Since I do almost every thing sitting down the side of it that is square and the handles of it are sort of on the wrong plane for me. If turned so it went through the middle of things from the other way - instead of | or the other way around, I would really like it. But I got used to it. Made tons of dust  Think 7 boards, 5 dados a side, 2 boards, 7 dados one side only and 2 boards 2 rabbits and 5 dados one side only, if I am remembering correctly

Now If I could only set my jig up straight the first time things would have been wonderful instead of the first hour or two constantly redoing it.


----------



## clyoung333 (Feb 13, 2010)

Thanks I am still waiting for mine when I get it I going straight to the garage and playing a little.


----------



## DerekO (Jan 20, 2010)

clyoung333 said:


> Thanks I am still waiting for mine when I get it I going straight to the garage and playing a little.

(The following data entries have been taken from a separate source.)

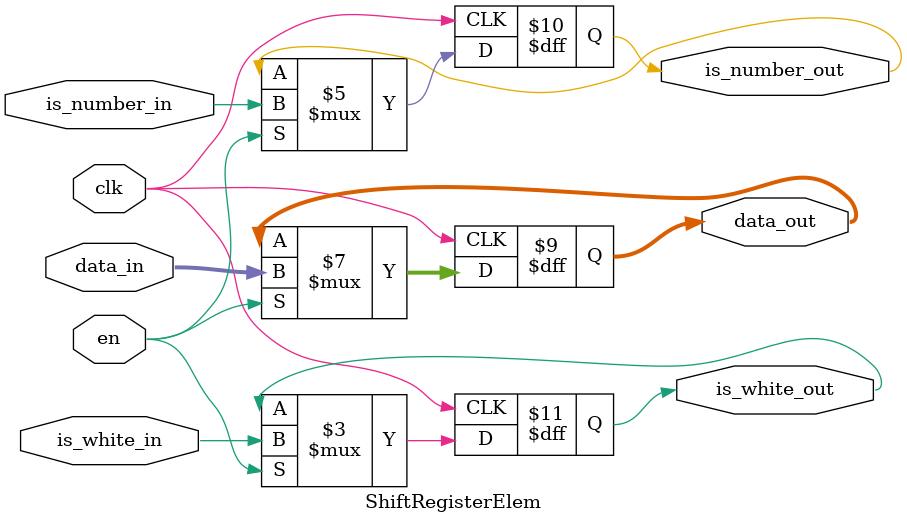
<source format=sv>
`timescale 1ns / 1ps


module ShiftRegisterElem(
    input wire clk, en, 
    input wire [7:0] data_in,
    input wire is_number_in, is_white_in,
    
    output reg [7:0] data_out, 
    output reg is_number_out, is_white_out
    );
    
    always @(posedge clk) begin
        if(en == 1) begin
            data_out <= data_in;
            is_number_out <= is_number_in;
            is_white_out <= is_white_in;
        end
    end
    
    
endmodule

</source>
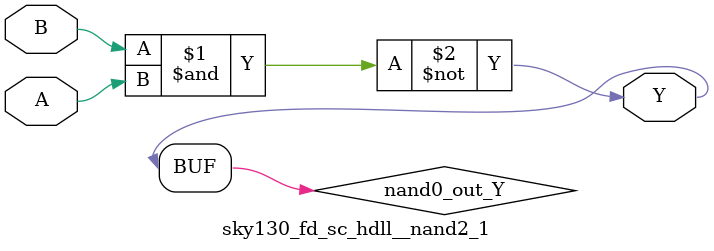
<source format=v>
/*
 * Copyright 2020 The SkyWater PDK Authors
 *
 * Licensed under the Apache License, Version 2.0 (the "License");
 * you may not use this file except in compliance with the License.
 * You may obtain a copy of the License at
 *
 *     https://www.apache.org/licenses/LICENSE-2.0
 *
 * Unless required by applicable law or agreed to in writing, software
 * distributed under the License is distributed on an "AS IS" BASIS,
 * WITHOUT WARRANTIES OR CONDITIONS OF ANY KIND, either express or implied.
 * See the License for the specific language governing permissions and
 * limitations under the License.
 *
 * SPDX-License-Identifier: Apache-2.0
*/


`ifndef SKY130_FD_SC_HDLL__NAND2_1_FUNCTIONAL_V
`define SKY130_FD_SC_HDLL__NAND2_1_FUNCTIONAL_V

/**
 * nand2: 2-input NAND.
 *
 * Verilog simulation functional model.
 */

`timescale 1ns / 1ps
`default_nettype none

`celldefine
module sky130_fd_sc_hdll__nand2_1 (
    Y,
    A,
    B
);

    // Module ports
    output Y;
    input  A;
    input  B;

    // Local signals
    wire nand0_out_Y;

    //   Name   Output       Other arguments
    nand nand0 (nand0_out_Y, B, A           );
    buf  buf0  (Y          , nand0_out_Y    );

endmodule
`endcelldefine

`default_nettype wire
`endif  // SKY130_FD_SC_HDLL__NAND2_1_FUNCTIONAL_V

</source>
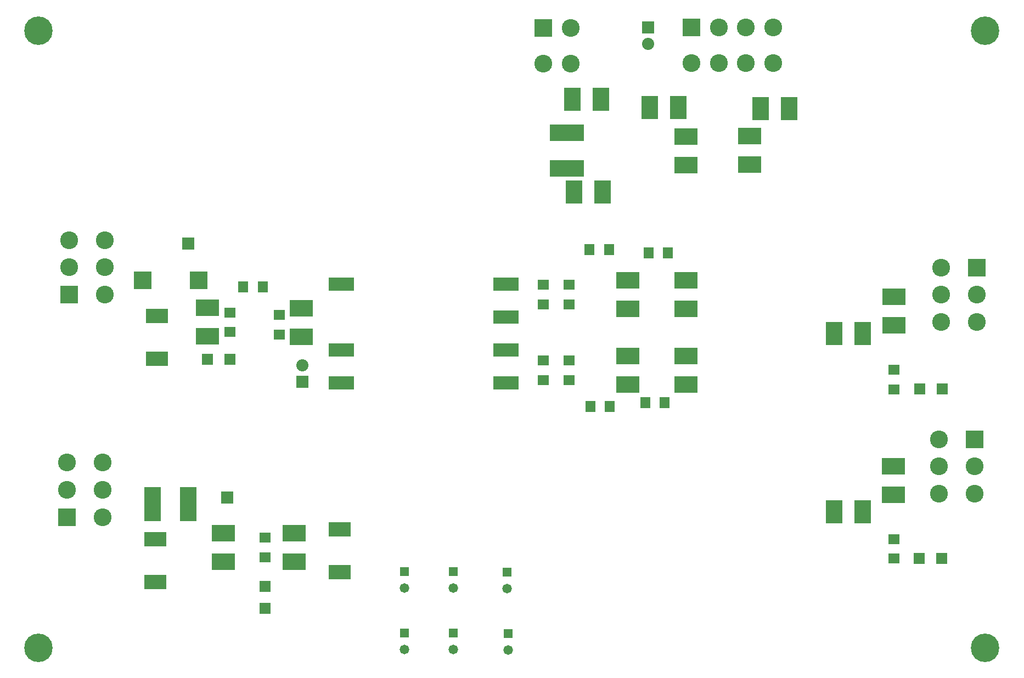
<source format=gts>
G04*
G04 #@! TF.GenerationSoftware,Altium Limited,Altium Designer,24.2.2 (26)*
G04*
G04 Layer_Color=8388736*
%FSLAX44Y44*%
%MOMM*%
G71*
G04*
G04 #@! TF.SameCoordinates,1BD910DE-209E-4C6D-8DAE-2763C1CA0569*
G04*
G04*
G04 #@! TF.FilePolarity,Negative*
G04*
G01*
G75*
%ADD38R,4.0132X2.1082*%
%ADD39R,1.7272X1.7272*%
%ADD40R,1.7272X1.7272*%
%ADD41R,3.4032X2.2032*%
%ADD42R,2.7432X2.7432*%
%ADD43R,5.3032X2.5032*%
%ADD44R,1.7000X1.5000*%
%ADD45R,3.6032X2.5032*%
%ADD46R,2.5032X5.3032*%
%ADD47R,2.5032X3.6032*%
%ADD48R,1.5000X1.7000*%
%ADD49C,2.7432*%
%ADD50R,2.7432X2.7432*%
%ADD51R,1.9812X1.9812*%
%ADD52R,1.8732X1.8732*%
%ADD53C,1.8732*%
%ADD54C,1.4732*%
%ADD55R,1.4732X1.4732*%
%ADD56C,4.4000*%
D38*
X746000Y484900D02*
D03*
X492000Y434100D02*
D03*
X746000Y586500D02*
D03*
X492000D02*
D03*
Y484900D02*
D03*
X746000Y535700D02*
D03*
Y434100D02*
D03*
D39*
X286110Y470600D02*
D03*
X320400D02*
D03*
X1418290Y163000D02*
D03*
X1384000D02*
D03*
X1419290Y425000D02*
D03*
X1385000D02*
D03*
D40*
X375000Y85710D02*
D03*
Y120000D02*
D03*
D41*
X208000Y471260D02*
D03*
Y537340D02*
D03*
X205000Y193040D02*
D03*
Y126960D02*
D03*
X490000Y208040D02*
D03*
Y141960D02*
D03*
D42*
X272580Y592600D02*
D03*
X186220D02*
D03*
X1032755Y982893D02*
D03*
X804262Y981615D02*
D03*
D43*
X840000Y820000D02*
D03*
Y765000D02*
D03*
D44*
X320400Y512600D02*
D03*
Y542600D02*
D03*
X396400Y538600D02*
D03*
Y508600D02*
D03*
X844000Y555300D02*
D03*
Y585300D02*
D03*
X375000Y195000D02*
D03*
Y165000D02*
D03*
X1345000Y163000D02*
D03*
Y193000D02*
D03*
Y454000D02*
D03*
Y424000D02*
D03*
X804000Y555300D02*
D03*
Y585300D02*
D03*
Y468300D02*
D03*
Y438300D02*
D03*
X844000Y468300D02*
D03*
Y438300D02*
D03*
D45*
X934000Y431300D02*
D03*
Y475300D02*
D03*
X310000Y202000D02*
D03*
Y158000D02*
D03*
X420000D02*
D03*
Y202000D02*
D03*
X285400Y505600D02*
D03*
Y549600D02*
D03*
X1344000Y305000D02*
D03*
Y261000D02*
D03*
X1345000Y523000D02*
D03*
Y567000D02*
D03*
X431000Y505300D02*
D03*
Y549300D02*
D03*
X934000Y592300D02*
D03*
Y548300D02*
D03*
X1024000D02*
D03*
Y592300D02*
D03*
Y431300D02*
D03*
Y475300D02*
D03*
X1122000Y815000D02*
D03*
Y771000D02*
D03*
X1024000Y770000D02*
D03*
Y814000D02*
D03*
D46*
X201400Y246600D02*
D03*
X256400D02*
D03*
D47*
X851400Y728600D02*
D03*
X895400D02*
D03*
X968400Y858600D02*
D03*
X1012400D02*
D03*
X1139400Y857600D02*
D03*
X1183400D02*
D03*
X1297000Y235000D02*
D03*
X1253000D02*
D03*
Y510000D02*
D03*
X1297000D02*
D03*
X892600Y871600D02*
D03*
X848600D02*
D03*
D48*
X341000Y582300D02*
D03*
X371000D02*
D03*
X905400Y639600D02*
D03*
X875400D02*
D03*
X966400Y634600D02*
D03*
X996400D02*
D03*
X906400Y397600D02*
D03*
X876400D02*
D03*
X961400Y403600D02*
D03*
X991400D02*
D03*
D49*
X127500Y654300D02*
D03*
X72500D02*
D03*
Y612300D02*
D03*
X127500D02*
D03*
Y570300D02*
D03*
X124100Y226800D02*
D03*
Y268800D02*
D03*
X69100D02*
D03*
Y310800D02*
D03*
X124100D02*
D03*
X1074755Y982893D02*
D03*
X1116755D02*
D03*
X1158755D02*
D03*
X1032755Y927893D02*
D03*
X1074755D02*
D03*
X1116755D02*
D03*
X1158755D02*
D03*
X846262Y926615D02*
D03*
X804262D02*
D03*
X846262Y981615D02*
D03*
X1417500Y528000D02*
D03*
X1472500D02*
D03*
Y570000D02*
D03*
X1417500D02*
D03*
Y612000D02*
D03*
X1414500Y347000D02*
D03*
Y305000D02*
D03*
X1469500D02*
D03*
Y263000D02*
D03*
X1414500D02*
D03*
D50*
X72500Y570300D02*
D03*
X69100Y226800D02*
D03*
X1472500Y612000D02*
D03*
X1469500Y347000D02*
D03*
D51*
X316000Y257000D02*
D03*
X256000Y649300D02*
D03*
D52*
X966000Y983000D02*
D03*
X432600Y435300D02*
D03*
D53*
X966000Y957600D02*
D03*
X432600Y460700D02*
D03*
D54*
X749400Y21900D02*
D03*
X590000Y117300D02*
D03*
X665000D02*
D03*
X590000Y22300D02*
D03*
X665000D02*
D03*
X748400Y116900D02*
D03*
D55*
X749400Y47300D02*
D03*
X590000Y142700D02*
D03*
X665000D02*
D03*
X590000Y47700D02*
D03*
X665000D02*
D03*
X748400Y142300D02*
D03*
D56*
X1485900Y25400D02*
D03*
Y977900D02*
D03*
X25400D02*
D03*
Y25400D02*
D03*
M02*

</source>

From the looks of the bottom of the dust collector bag, it looks like I made more dust Sunday doing that routing than I had the previous month. I had sucked up the stuff from the 2 shop-vacs (1 mini, 1 small) into the dust collector right away to test it out and using the new router more than doubled what I had gotten from those 2 vacs plus anything I had done since I set it up middle of last week.

So I am having fun, once I learned to go straight 

I already have the next project planned out and it involves the new plunge router a lot too, just not as much as this one. New cabinet to put the dust collector on one side, the other side shelves for it's misc stuff on the bottom and then the rest of the shelves for the misc junk that that was where I am going to put the cabinet.


----------



## clyoung333 (Feb 13, 2010)

Ok UPS says I will not get my router till Monday:[ but I went to my local sears and found a 5/8" roundover with a 1/4" shank, what do you all think would look better, the 5/8" or a 1/2" for stair treads that are made from 2" bys (1 1/2"). still waiting impatiently for my router.


----------



## clyoung333 (Feb 13, 2010)

OK, I know it has been awhile but life gets in the way of playing with my toys. I tried my router out the other night and made a very primitive table and fence, I LOVE IT my wife is happy with using the 1/2 rad. round over bit on the stair treads and I hope in the next couple of weekends I can get started on the project. Thank you everyone for your advice it helped a lot. I will keep posting my progress and if I can figure it out maybe some pics. Thanks again everyone.


----------



## CanuckGal (Nov 26, 2008)

Glad to hear yo have had success Cory. Be sure to keep us posted on your progress and YES post pics if possible!


----------



## DerekO (Jan 20, 2010)

Glad to hear you got it, liked it and most of all she liked what you did with it


----------